Repeat exactly, and only, the lines running from the one that holds "2024 Your Name" to the end of the records.

Circuit design data
[Start of section]

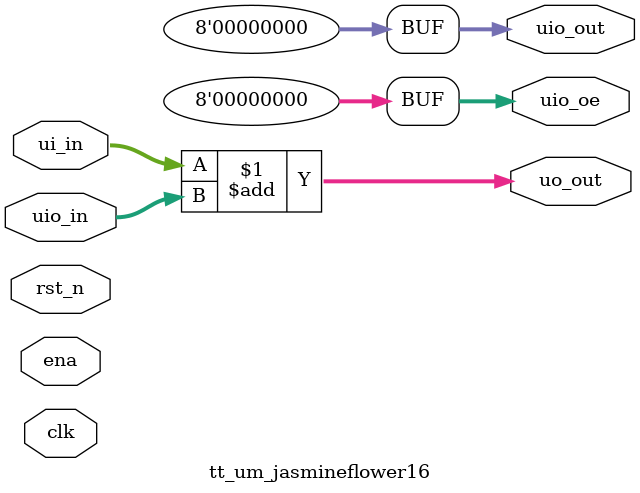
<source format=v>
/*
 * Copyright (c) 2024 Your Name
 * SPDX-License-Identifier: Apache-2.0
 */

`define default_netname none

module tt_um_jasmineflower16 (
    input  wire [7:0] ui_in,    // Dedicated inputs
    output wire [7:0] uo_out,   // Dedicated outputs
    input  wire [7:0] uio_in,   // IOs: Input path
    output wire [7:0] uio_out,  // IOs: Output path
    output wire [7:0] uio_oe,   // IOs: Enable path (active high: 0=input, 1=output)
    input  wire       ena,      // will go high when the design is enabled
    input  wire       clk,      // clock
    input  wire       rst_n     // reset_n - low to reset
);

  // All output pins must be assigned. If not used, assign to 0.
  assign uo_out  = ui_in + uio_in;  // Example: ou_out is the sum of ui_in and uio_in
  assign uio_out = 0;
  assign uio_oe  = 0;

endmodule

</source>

[End of section]

WRITTEN SOLUTION:
 * Copyright (c) 2024 Your Name
 * SPDX-License-Identifier: Apache-2.0
 */

`define default_netname none

module tt_um_jasmineflower16 (
    input  wire [7:0] ui_in,    // Dedicated inputs
    output wire [7:0] uo_out,   // Dedicated outputs
    input  wire [7:0] uio_in,   // IOs: Input path
    output wire [7:0] uio_out,  // IOs: Output path
    output wire [7:0] uio_oe,   // IOs: Enable path (active high: 0=input, 1=output)
    input  wire       ena,      // will go high when the design is enabled
    input  wire       clk,      // clock
    input  wire       rst_n     // reset_n - low to reset
);

  // All output pins must be assigned. If not used, assign to 0.
  assign uo_out  = ui_in + uio_in;  // Example: ou_out is the sum of ui_in and uio_in
  assign uio_out = 0;
  assign uio_oe  = 0;

endmodule

</source>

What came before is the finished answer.